Palm/Passion Sunday

Posted on Apr 16, 2019

04-14-2019

It was some time ago that I spent time with a dying man.
He was heavily drugged to kill the pain but when he was lucid he told me stories about his life.
He was the only and oldest son of six children. He had moved away from home, all the way across the country, while his sisters were quite young. And even though he came home for weddings and anniversaries, and a week each summer, he never really knew his sisters, they were strangers to each other.
When he had gotten ill this last time his sisters had been called and told he was dying. They all came to him, and since he had no other relatives or friends nearby, they stayed to take care of him. They changed his bed pan,  wiped him after every mouthful because he often choked and spit up his food. They wiped his nose, his eyes when he cried, and changed his sheets when he soiled them.

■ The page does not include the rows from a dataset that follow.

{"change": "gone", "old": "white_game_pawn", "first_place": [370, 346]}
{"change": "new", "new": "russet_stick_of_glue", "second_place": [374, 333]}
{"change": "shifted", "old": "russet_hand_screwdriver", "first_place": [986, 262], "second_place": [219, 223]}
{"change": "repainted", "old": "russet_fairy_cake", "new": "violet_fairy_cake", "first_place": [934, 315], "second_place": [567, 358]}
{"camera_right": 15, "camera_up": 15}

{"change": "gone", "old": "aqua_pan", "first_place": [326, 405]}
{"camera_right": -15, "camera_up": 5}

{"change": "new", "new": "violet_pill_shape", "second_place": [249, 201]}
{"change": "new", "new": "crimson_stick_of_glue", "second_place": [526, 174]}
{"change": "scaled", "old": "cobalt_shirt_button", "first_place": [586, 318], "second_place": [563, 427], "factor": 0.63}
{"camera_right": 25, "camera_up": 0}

As the man talked he said: “They are so good to me, they do for me what I never did for them, what I never could do for them, they are strangers to me and yet they act as if they love me. Father, is this what God is like?”

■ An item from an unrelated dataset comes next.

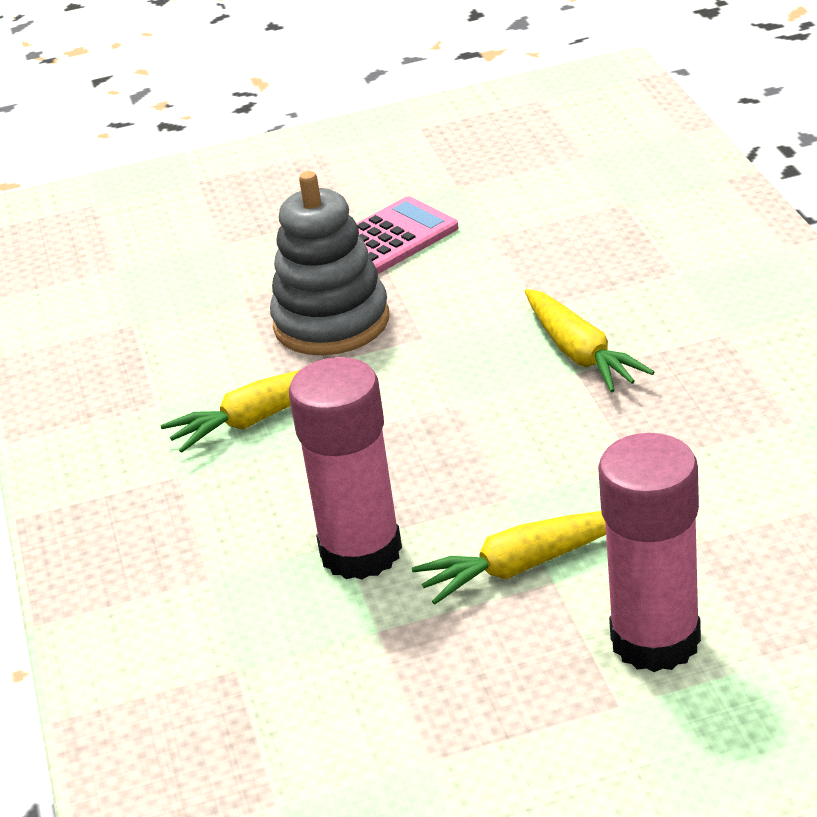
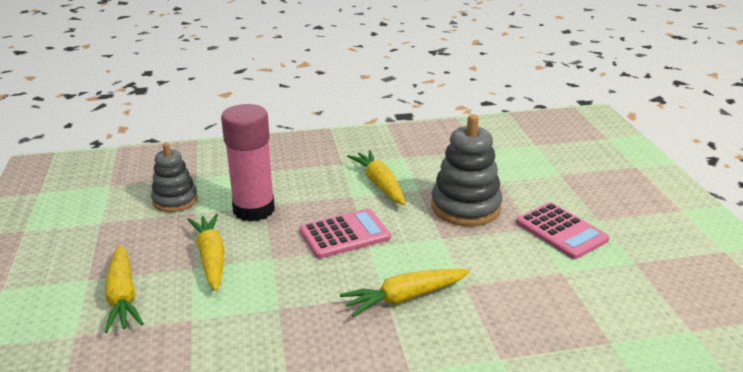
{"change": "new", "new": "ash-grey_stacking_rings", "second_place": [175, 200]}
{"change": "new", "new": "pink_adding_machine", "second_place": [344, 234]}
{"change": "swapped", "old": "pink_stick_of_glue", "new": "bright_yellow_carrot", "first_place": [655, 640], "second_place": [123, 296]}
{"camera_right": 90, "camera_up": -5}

The obvious answer was yes, but the more truthful answer was,  “I don’t know, I hope so.”
So much of my imagining about God is based on hope, rather than certainty. I hope God is more forgiving than I have ever been; I hope God understands me better than I understand myself; I hope God loves simply, honestly, and deeply, as I don’t think I have ever been able to do. I stumble along with my hopes, my imaginings of God,  and maybe that is what you do too?
And maybe that is why we come here year after year,to listen to the same story,to watch the same man suffer and die,to grope our way toward God,because Jesus is our best hope for meeting God,even if he tells us that the only way to do it, is to die.
That scares me.But I come back each year,and so do you.There must be some truth, some certainty here,which my heart and yours has not yet grasped.